Human embryonic stem cell colony growing on human muscle feeder cells.
CREDIT: A. BONGSO
A group at the National University of Singapore reported last week that it has successfully started a new line of human embryonic stem (hES) cells using human instead of mouse cells as "feeder" cells.
One concern about using hES cells to treat diseases is the fact that all the lines eligible for U.S. government funding have been cultured with mouse fibroblasts, which raises the possibility of contamination. Last year, researchers at Geron Corp. in Menlo Park, California, managed to keep mouse cell ingredients out of a medium that had been exposed to them. But lead Singapore investigator Ariff Bongso says his group found that the Geron recipe supported undifferentiated cell growth for only short periods.
The Singapore team thinks they've found something better: human fetal muscle cells. These cultures not only stably support existing cell lines, the researchers report in the 5 August online edition of Nature Biotechnology--they also enabled the creation of a new line, which has now undergone 50 cell divisions. "This certainly opens the way to deriving more new, safe cell lines," says Bongso.

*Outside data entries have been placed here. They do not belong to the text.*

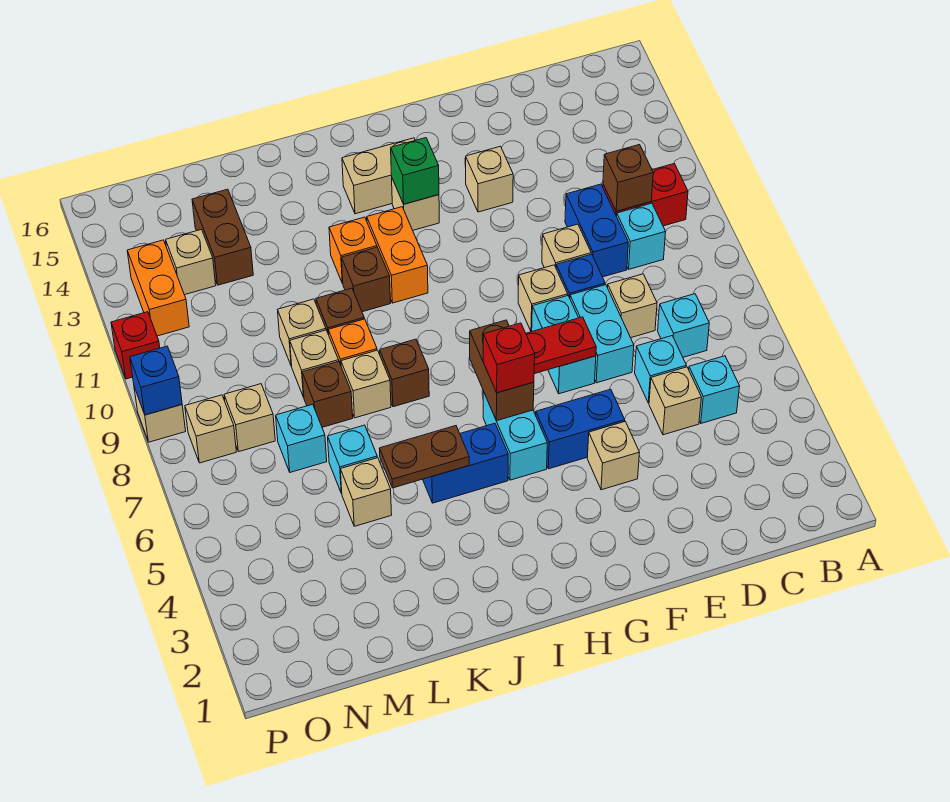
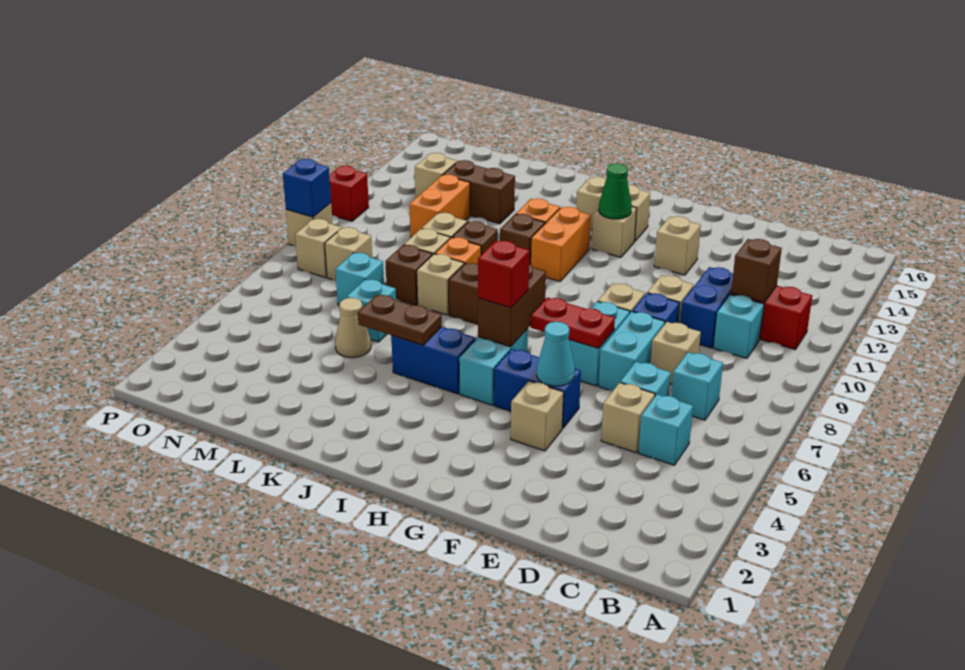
none -> cyan cone F5 level 2
green brick H13 level 2 -> green cone H13 level 2
tan brick L5 level 1 -> tan cone L5 level 1
brown brick M13:M14 level 1 -> brown brick L13:M13 level 1
orange brick O12:O13 level 1 -> orange brick M11:M12 level 1

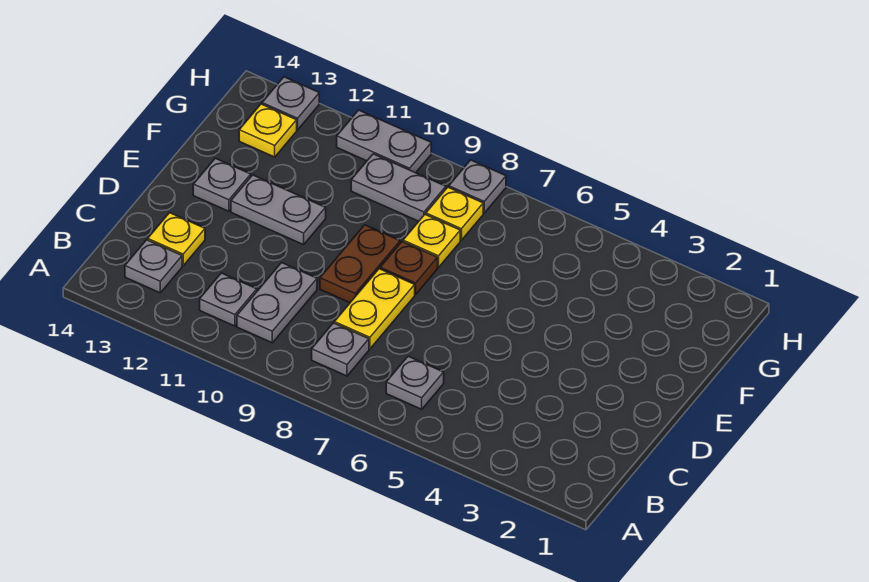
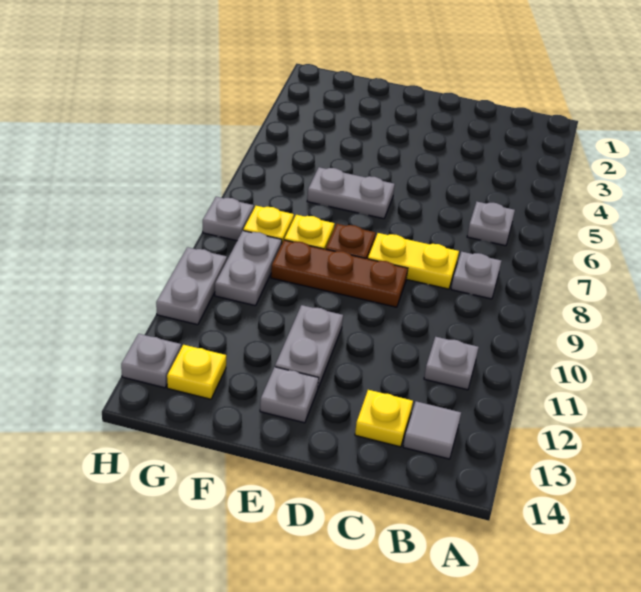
grey plate B10:C10 level 1 -> grey plate E6:F6 level 1
grey plate B13 level 1 -> grey tile B13 level 1
brown plate D9:E9 level 1 -> brown plate D9:F9 level 1

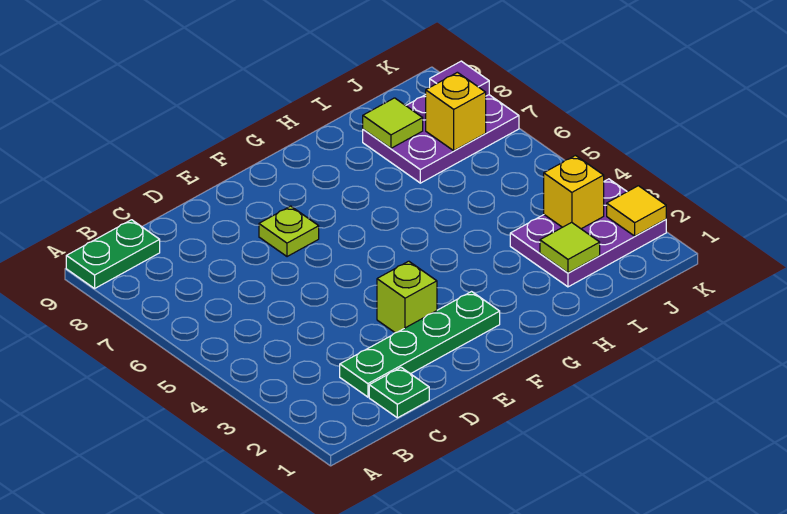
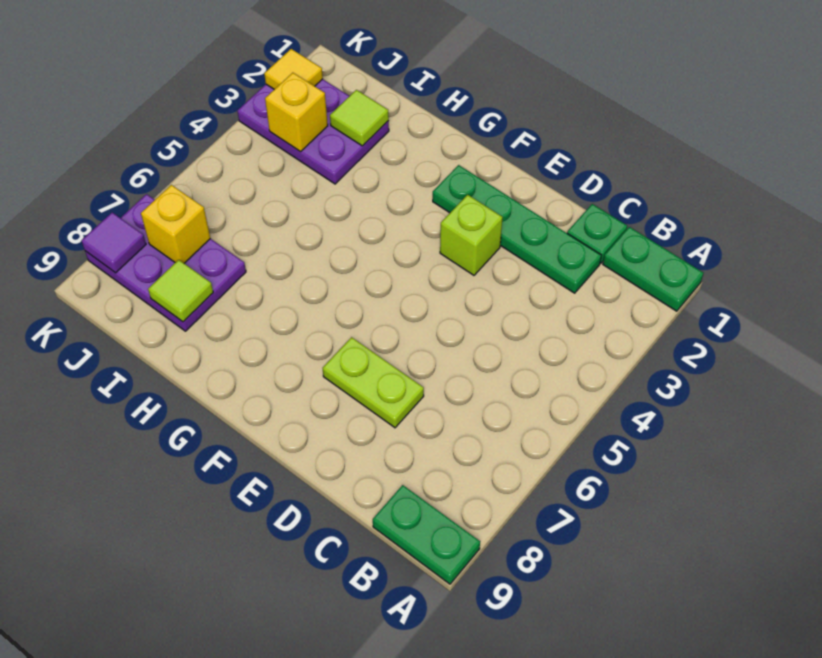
none -> green plate A1:B1 level 1
lime plate E7 level 1 -> lime plate D7:E7 level 1

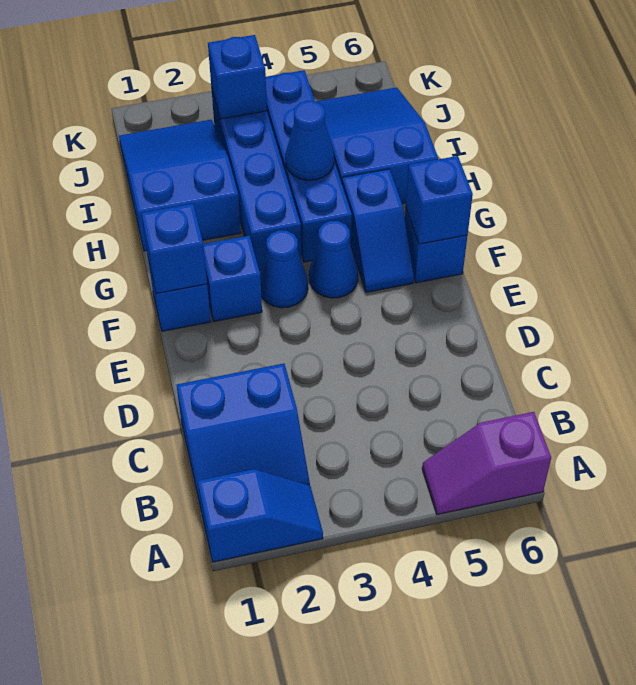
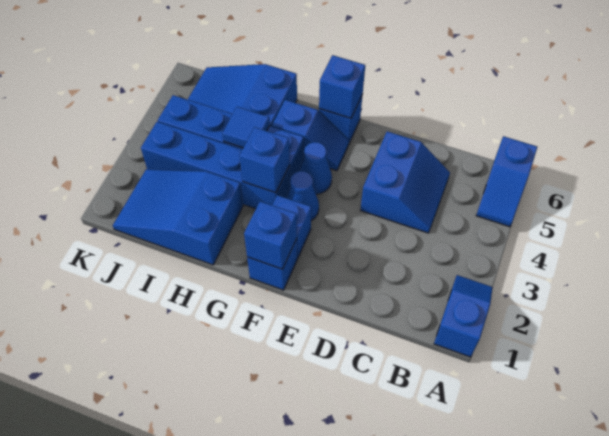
purple slope A5:A6 level 1 top 6 -> blue slope A5:A6 level 1 top 6
blue slope B1:C2 level 1 top C -> blue slope C4:D5 level 1 top D
blue cone H4 level 2 -> blue tile H4 level 2
blue brick J3 level 2 -> blue brick G3 level 2

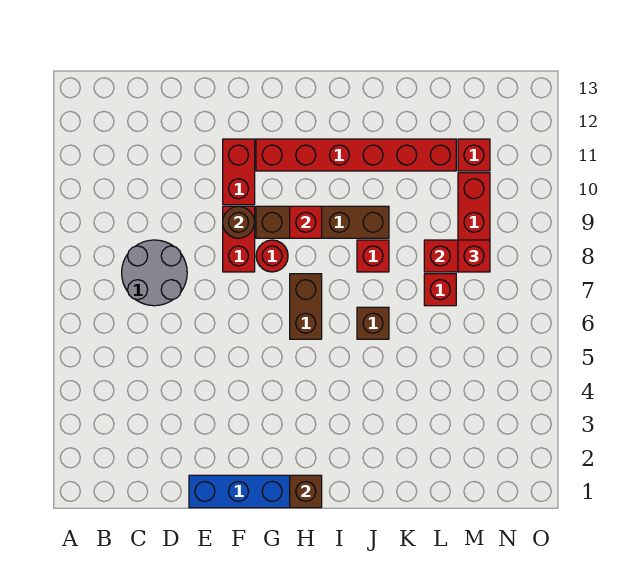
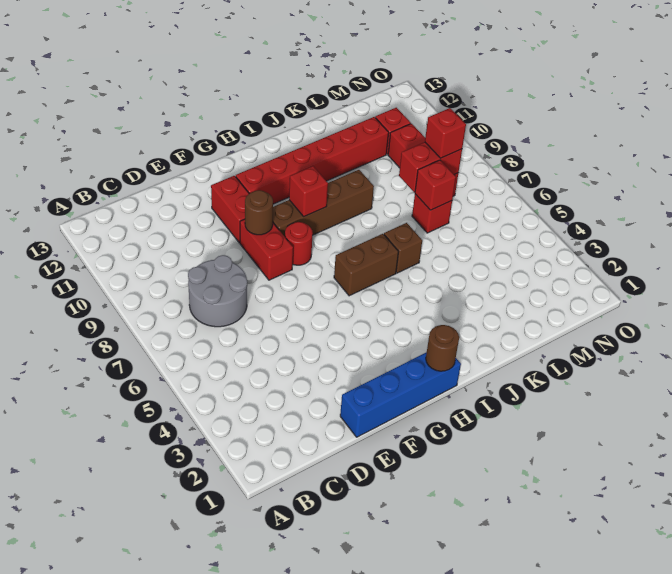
brown brick H1 level 2 -> brown round brick H1 level 2
brown brick H6:H7 level 1 -> brown brick H6:I6 level 1
red brick J8 level 1 -> red brick L7 level 2

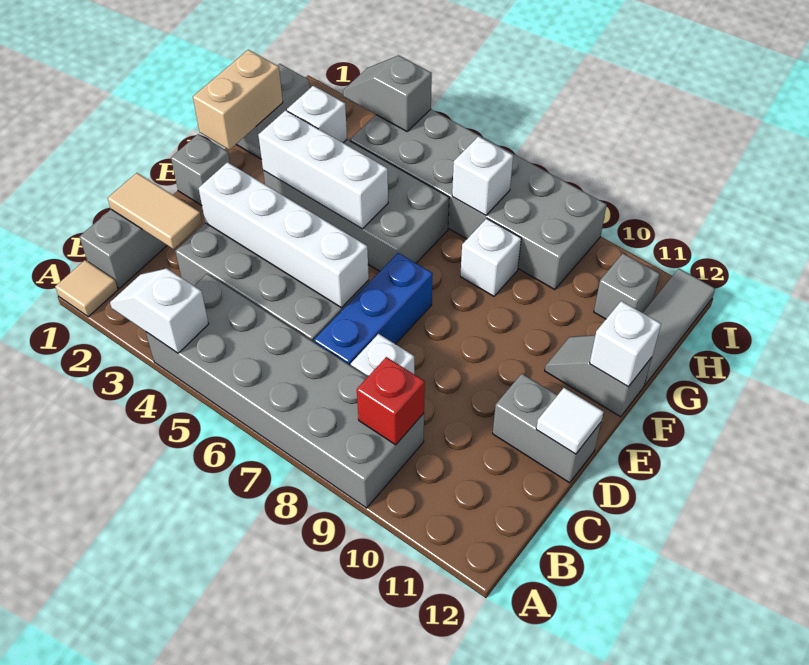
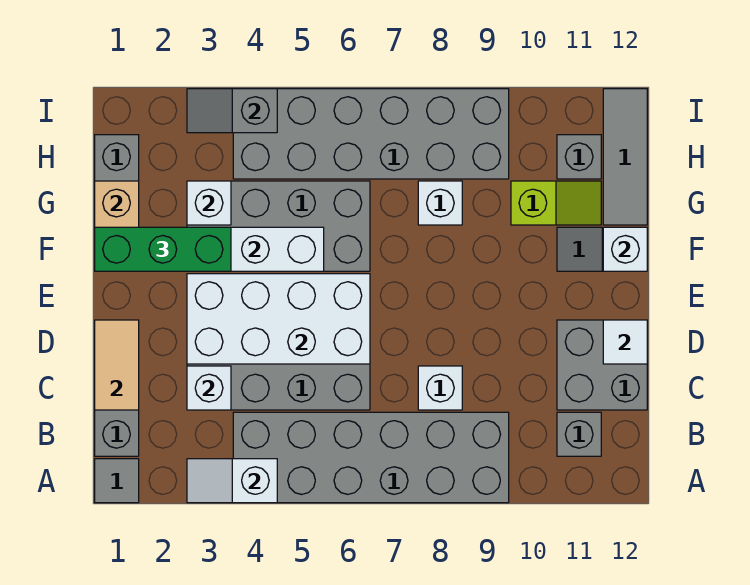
tan tile A1 level 1 -> grey tile A1 level 1
red brick B9 level 2 -> none
tan tile C1:C2 level 2 -> tan tile C1:D1 level 2
blue brick C7:E7 level 1 -> none
white brick D3:D6 level 2 -> white brick D3:E6 level 2
grey brick D11:D12 level 1 -> grey brick C11:D12 level 1
grey brick E1 level 1 -> grey brick B11 level 1
none -> green brick F1:F3 level 3
none -> lime slope G10:G11 level 1 top 10
white brick H7 level 2 -> white brick C3 level 2

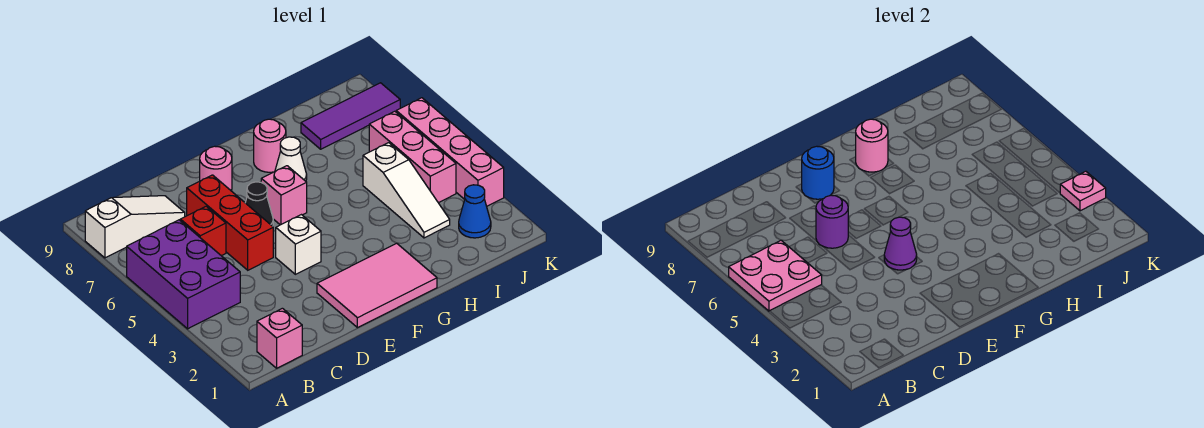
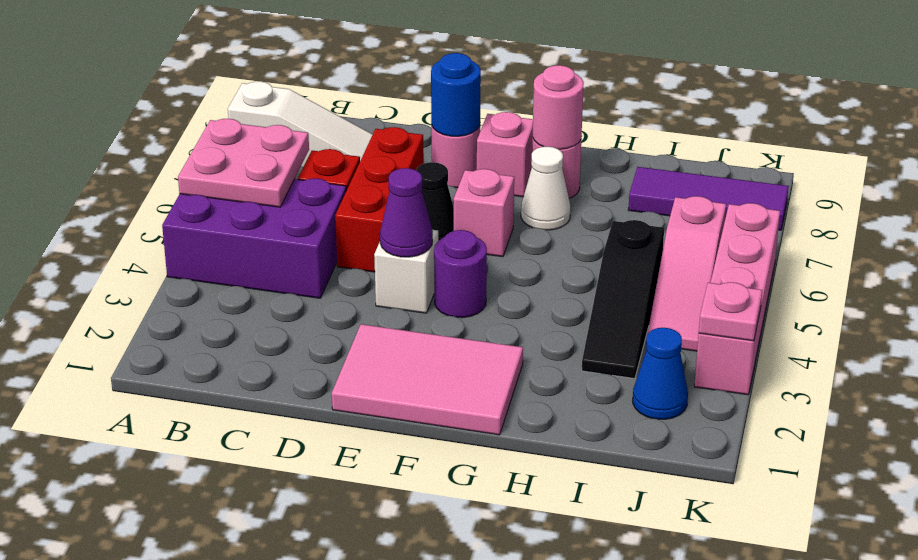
purple brick A4:B6 level 1 -> purple brick A4:C5 level 1
pink brick B1 level 1 -> pink brick F8 level 1
purple round brick D6 level 2 -> purple round brick F4 level 1
white slope I3:I5 level 1 top 5 -> black slope I3:I5 level 1 top 5
pink brick J4:J6 level 1 -> pink slope J4:J6 level 1 top 6

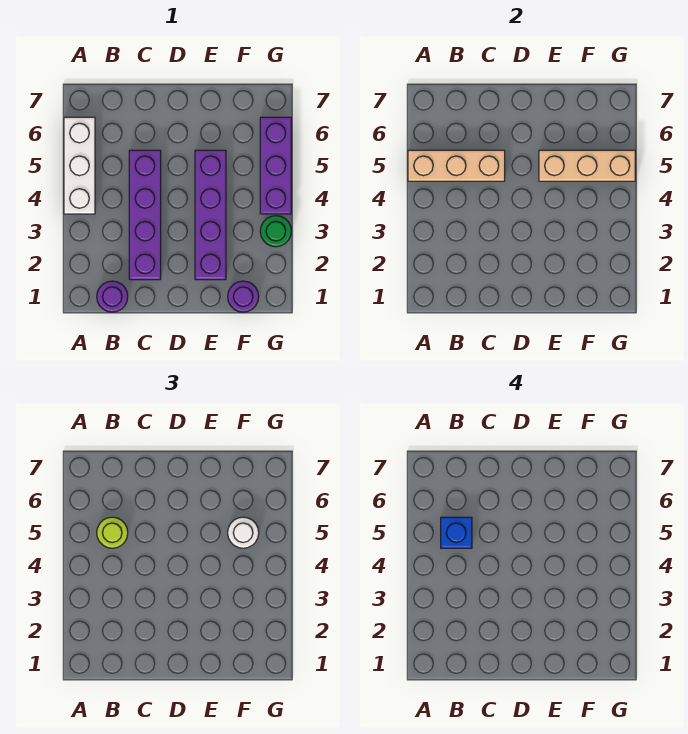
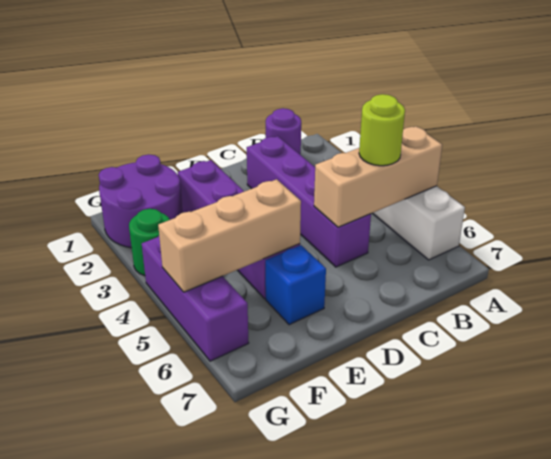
blue brick B5 level 4 -> blue brick E6 level 1
purple round brick F1 level 1 -> purple round brick F1:G2 level 1
white round brick F5 level 3 -> none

Stem cell researcher Ronald McKay of the National Institute of Neurological Disorders and Stroke says Bongso's team has done "important" work. "[hES] cells are hard to grow, and there is a real need for methods that make them grow better," he says. Geron CEO Thomas Okarma says that Geron still thinks its own technology, which has been transferred to seven other labs, is more promising. But he says that because of the Bush Administration's decision to limit federal funding to lines created before 9 August 2001, "it's not a surprise" that the first group to derive a new line of hES cells without animal cells works "outside U.S. borders."